- Bereitgestellter Auszug -
Alternativen in der Europapolitik (4/5) Nach 30 Jahren doch noch in den EWR?

Seit dem Verhandlungsabbruch beim institutionellen Abkommen findet auch der EWR in der Schweiz wieder mehr Beachtung. Tatsächlich ist dieses Modell in wirtschaftlicher Hinsicht eine interessante Option. Dennoch nimmt der massgeschneiderte bilaterale Weg besser auf die Interessen der Schweiz Rücksicht.

 

Dieser Artikel ist der vierte Teil einer Serie über die europapolitischen Alternativen der Schweiz. Zur Übersicht 


Es war wohl jene Volksabstimmung, welche die Schweizer Europadebatte bis heute am stärksten geprägt hat: 1992 sagten 50,3% der Stimmbevölkerung Nein zum Beitritt zum Europäischen Wirtschaftsraum (EWR), bei einer rekordhohen Stimmbeteiligung. Erst zehn Jahre später gelang es, mit den Bilateralen I die Beziehungen zur EU wieder auf ein tragfähiges Fundament zu stellen. Doch seit dem Verhandlungsabbruch beim institutionellen Abkommen ist einmal mehr unklar, wie diese Beziehungen in Zukunft aussehen sollen. Ist es also nach 30 Jahren doch noch an der Zeit, dass die Schweiz dem EWR beitritt?

Eine prüfenswerte Option

Würde die Schweiz sich zu diesem Schritt entscheiden, erhielte sie grundsätzlich dieselbe rechtliche Ausgangslage wie heute Norwegen, Island und Liechtenstein. Dies bedeutet eine praktisch vollständige Integration in den EU-Binnenmarkt, was auch die komplette Übernahme des EU-Binnenmarktrechts nach sich ziehen würde. Für hiesige Unternehmen wäre damit ein hohes Mass an Rechtssicherheit und ein Ende heutiger Ungleichbehandlungen verbunden, es würden dieselben Wettbewerbsbedingungen gelten wie sonst überall im EU-Binnenmarkt. Gleichzeitig fände keine Teilnahme an der Währungsunion statt. Somit würde sich im Gegensatz zum EU-Beitritt die Diskussion erübrigen, ob die Schweiz den Euro übernehmen müsste. Ebenfalls könnte die Schweiz, im Vergleich zu den EU-Mitgliedstaaten, nach wie vor frei über ihre Aussenhandelspolitik bestimmen, also etwa eigene Freihandelsabkommen abschliessen. Zudem bedeutet eine EWR-Mitgliedschaft auch keine Teilnahme an den politischen Dimensionen der EU. Mit dem EFTA-Gerichtshof und der EFTA-Überwachungsbehörde ESA verfügt der EWR zudem über eigene Institutionen, welche sich in der Praxis bewährt haben – damit würde sich die Diskussion über die Rolle des EuGH bei Verträgen, welche die Schweiz betreffen, entschärfen. Die Schweiz hätte zudem im Rahmen des EWR ein garantiertes Mitspracherecht bei Gesetzen, welche den Binnenmarkt betreffen («decision shaping»): Sie könnte nicht, wie bei einer EU-Mitgliedschaft, über diese Gesetze mitbestimmen, würde aber dennoch näher an die Gesetzgebungsprozesse der EU rücken.

- Bereitgestelltes Material -

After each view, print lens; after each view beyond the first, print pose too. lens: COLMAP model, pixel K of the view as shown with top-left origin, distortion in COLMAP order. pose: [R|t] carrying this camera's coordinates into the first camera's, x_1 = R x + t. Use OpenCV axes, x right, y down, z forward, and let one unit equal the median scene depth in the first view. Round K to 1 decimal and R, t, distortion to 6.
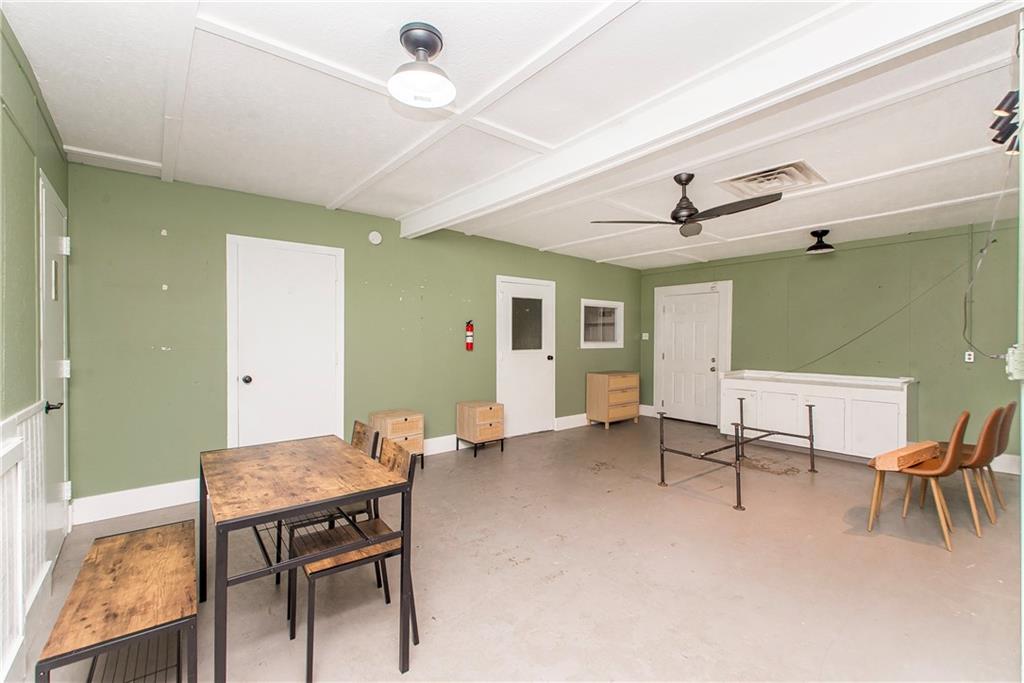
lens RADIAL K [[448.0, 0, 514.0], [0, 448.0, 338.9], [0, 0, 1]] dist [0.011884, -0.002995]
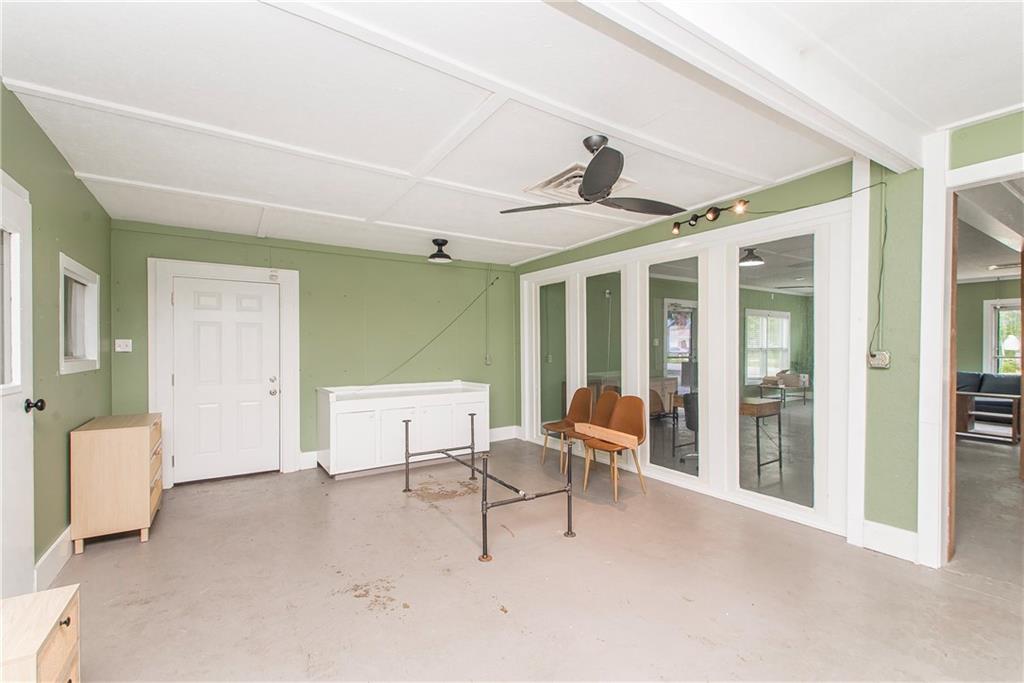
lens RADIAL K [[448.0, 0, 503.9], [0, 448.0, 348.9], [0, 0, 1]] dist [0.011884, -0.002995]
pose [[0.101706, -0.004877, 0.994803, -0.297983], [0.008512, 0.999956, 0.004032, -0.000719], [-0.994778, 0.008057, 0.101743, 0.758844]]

- Liste der Aufgaben -
1) Erklären Sie in ein bis drei Sätzen anhand des Auszugs über einen möglichen EWR-Beitritt der Schweiz, warum sich mit einem solchen Beitritt die Diskussion über die Rolle des EuGH entschärfen würde.
2) Schreiben Sie aus dem Auszug über einen möglichen EWR-Beitritt der Schweiz den Abschnitt von „Es war wohl“ bis einschließlich „dem EWR beitritt?“ wortgetreu ab.

- Liste der Lösungen -
1) Der EWR verfügt mit dem EFTA-Gerichtshof und der EFTA-Überwachungsbehörde ESA über eigene Institutionen, die sich in der Praxis bewährt haben. Deshalb würde sich die Diskussion über die Rolle des EuGH bei Verträgen, welche die Schweiz betreffen, entschärfen.

2)
Es war wohl jene Volksabstimmung, welche die Schweizer Europadebatte bis heute am stärksten geprägt hat: 1992 sagten 50,3% der Stimmbevölkerung Nein zum Beitritt zum Europäischen Wirtschaftsraum (EWR), bei einer rekordhohen Stimmbeteiligung. Erst zehn Jahre später gelang es, mit den Bilateralen I die Beziehungen zur EU wieder auf ein tragfähiges Fundament zu stellen. Doch seit dem Verhandlungsabbruch beim institutionellen Abkommen ist einmal mehr unklar, wie diese Beziehungen in Zukunft aussehen sollen. Ist es also nach 30 Jahren doch noch an der Zeit, dass die Schweiz dem EWR beitritt?